ChipSeal has no objection to the choices ToddBS makes. ChipSeal thinks there is a chance he missed his point about comfort. Performance in racing is a harsh taskmaster for sure, but if you are engaged in a bicycle race covering nearly 3,000 miles, one saddle sore can make you a spectator.

The same is true for things like gloves and synthetic fibers. ChipSeal knows his neighborhood is glad that they are now providing garments with synthetics in more loose fitting cuts.

If one rarely travels more than, say, ten miles at a time, the advantage of such technologies is not likely to matter much. Thus ChipSeal's admonition to being prudent when considering the various trade-offs.

"I would like to point out that this was a fluff piece."

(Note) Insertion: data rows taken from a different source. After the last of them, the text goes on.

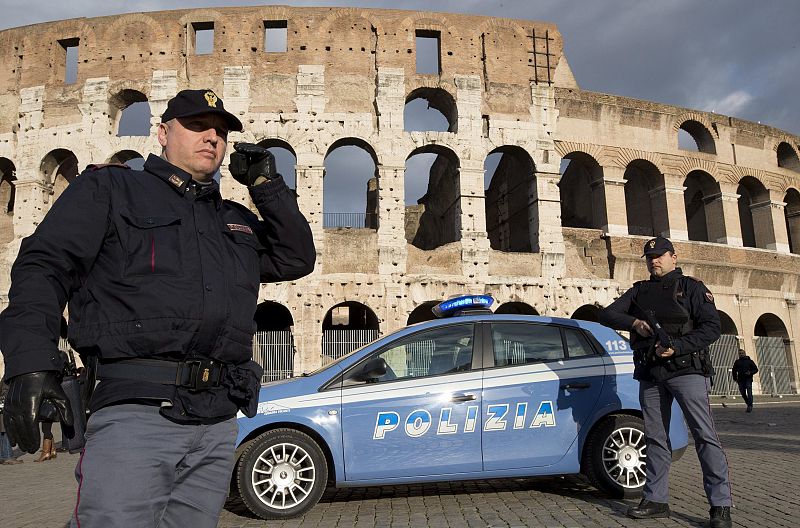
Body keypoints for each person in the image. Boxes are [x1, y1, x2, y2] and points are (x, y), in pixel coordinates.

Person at [0, 89, 316, 527]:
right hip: (137, 408)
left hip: (218, 417)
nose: (212, 137)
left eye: (221, 132)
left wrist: (267, 186)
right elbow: (43, 268)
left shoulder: (231, 219)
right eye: (198, 126)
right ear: (163, 133)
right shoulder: (111, 189)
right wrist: (30, 363)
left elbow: (296, 257)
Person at [599, 236, 732, 528]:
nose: (654, 260)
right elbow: (607, 313)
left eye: (659, 255)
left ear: (674, 256)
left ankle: (720, 506)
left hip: (687, 372)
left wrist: (678, 347)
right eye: (649, 257)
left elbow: (712, 328)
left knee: (704, 436)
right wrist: (635, 324)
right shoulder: (639, 292)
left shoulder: (691, 288)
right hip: (651, 374)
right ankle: (656, 500)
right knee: (656, 439)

ChipSeal finds dear Rantwick's wit delightful!

[ssele]

Keri said...

ToddBS said: "Since I moved to a Brooks saddle, I've found that even the padding of bike shorts is superfluous on most rides under a couple of hours."

I concur!

Who'd a thunk it?

I wear baggy shorts most of the time when riding around town. I ride so slow, it makes no diff. However, I have noticed the drag in a heavy headwind and they get quite heavy in a downpour.

:-)

Rantwick said...

I've been debating about forking out for a brooks on the tourer I'm building ever so slowly... sounds like they may be worth it, but I've always wondered if they were just overhyped. Testimonials from Rantwick readers are changing my mind, I think.